L’été s’annonce piquant: tiques et moustiques vont déferler

Au vu des conditions météo, les experts s’attendent à un afflux massif de moustiques qui se manifestera par pics.

Mosquito,Sits,On,Human,Skin.,Pain,,Danger,Of,Infection.,Dangerous
©Shutterstock

Après une alternance de temps chaud et humide durant le printemps, les experts prédisent une importante prolifération de moustiques cet été. Il faut dire que l’alternance de l’humidité et de la chaleur a un impact sur le développement des insectes, dont les mouches, les tiques et les moustiques. Ces espèces connaissent plusieurs générations par an, et dépendent du climat.

"Si on continue à avoir des températures moyennes comme ces dernières semaines, l'impact sera significatif sur les cycles d'insectes comme les moustiques, explique Frédéric Francis, professeur à Gembloux Agro-Bio Tech et responsable de l'unité d'entomologie évolutive et fonctionnelle à ULiège. Plus les températures sont élevées et plus le cycle de reproduction est raccourci et donc les populations augmentent rapidement, en sachant que la femelle moustique peut pondre jusqu'à 30 œufs chaque jour. Et quand on a la génération suivante, il y a un effet exponentiel et le fait d'avoir une température élevée en alternance avec des jours de pluie a un effet positif sur le développement des larves. Cette alternance de chaud et de pluie est propice à leur reproduction."

Dans le cas des moustiques, l'humidité et les eaux stagnantes sont en effet des éléments déterminants. Durant l'été, l'afflux massif des moustiques risque donc de se manifester par pics. "On peut d'ailleurs déjà en voir aujourd'hui même si ce n'est que le début, on risque donc bel et bien de se faire embêter cet été", prévient-il.

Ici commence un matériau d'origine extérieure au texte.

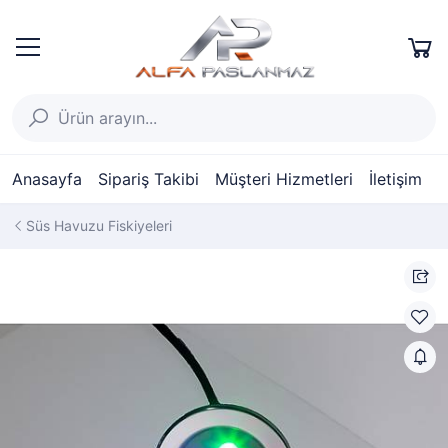
Anasayfa
Sipariş Takibi
Müşteri Hizmetleri
İletişim
Süs Havuzu Fiskiyeleri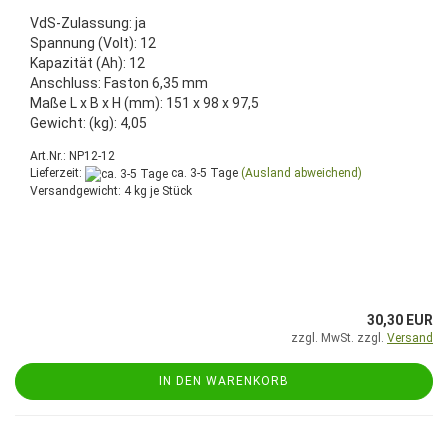
VdS-Zulassung: ja
Spannung (Volt): 12
Kapazität (Ah): 12
Anschluss: Faston 6,35 mm
Maße L x B x H (mm): 151 x 98 x 97,5
Gewicht: (kg): 4,05
Art.Nr.: NP12-12
Lieferzeit:
ca. 3-5 Tage
(Ausland abweichend)
Versandgewicht:
4
kg je Stück
30,30 EUR
zzgl. MwSt. zzgl.
Versand
IN DEN WARENKORB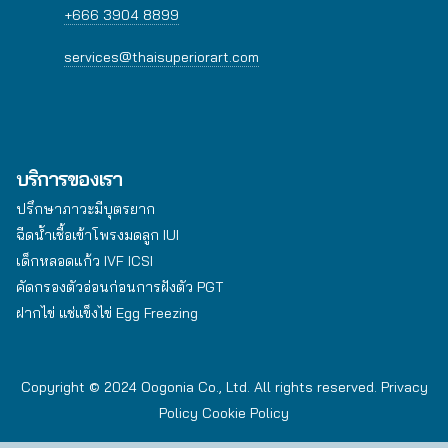
+666 3904 8899
services@thaisuperiorart.com
บริการของเรา
ปรึกษาภาวะมีบุตรยาก
ฉีดน้ำเชื้อเข้าโพรงมดลูก IUI
เด็กหลอดแก้ว IVF ICSI
คัดกรองตัวอ่อนก่อนการฝังตัว PGT
ฝากไข่ แช่แข็งไข่ Egg Freezing
Copyright © 2024 Oogonia Co., Ltd. All rights reserved.
Privacy
Policy
Cookie Policy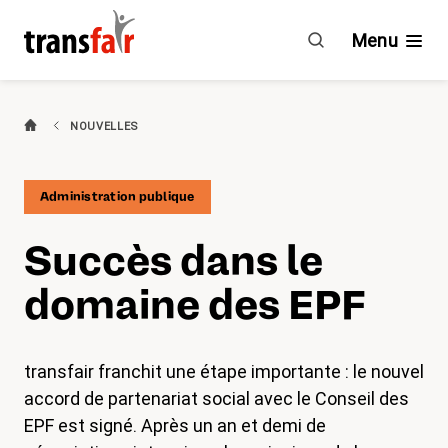
Succès
dans
Menu
le
domaine
des
Branches
NOUVELLES
EPF
Guide & CCT
Administration publique
Engagement
Succès dans le
À propos de transfair
domaine des EPF
Avantages
transfair franchit une étape importante : le nouvel
Nouvelles
accord de partenariat social avec le Conseil des
EPF est signé. Après un an et demi de
Agenda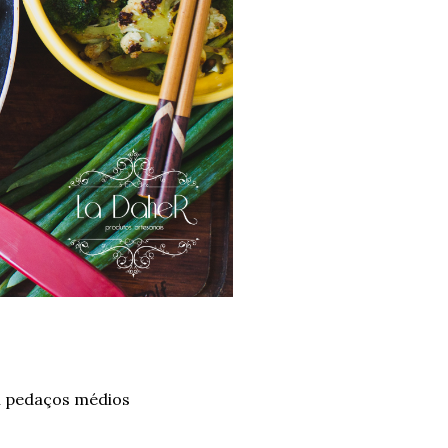
m pedaços médios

Autant en Belgique qu'en vacances dans le sud de l'Europe, nous pouvons donc nous attendre à de gros pics de moustiques et également à d'importantes populations de tiques. "On remarque en effet que les températures élevées s'accompagnent de plus grandes populations de tiques. Avec le Covid, il y avait moins de piqûres mais aujourd'hui, elles sont plus nombreuses, ce qui contribue à maintenir des populations plus importantes. Il convient d'attendre le mois d'août pour savoir si ce sera en outre un été à guêpes. Cela dépendra aussi de la saison fruitière", ajoute Frédéric Francis. D'après le "baromètre des petites bêtes", une enquête annuelle de Vapona et Zen'sect, un quart des Belges s'attend donc à en souffrir plus que l'année dernière et 45 % de ceux qui partent en vacances craignent que les insectes y jouent également les trouble-fêtes. Quatre sur dix en ont même tenu compte lors du choix de leur destination : 62 % prendront un spray anti-insectes dans leurs bagages et 29 % des vêtements de protection.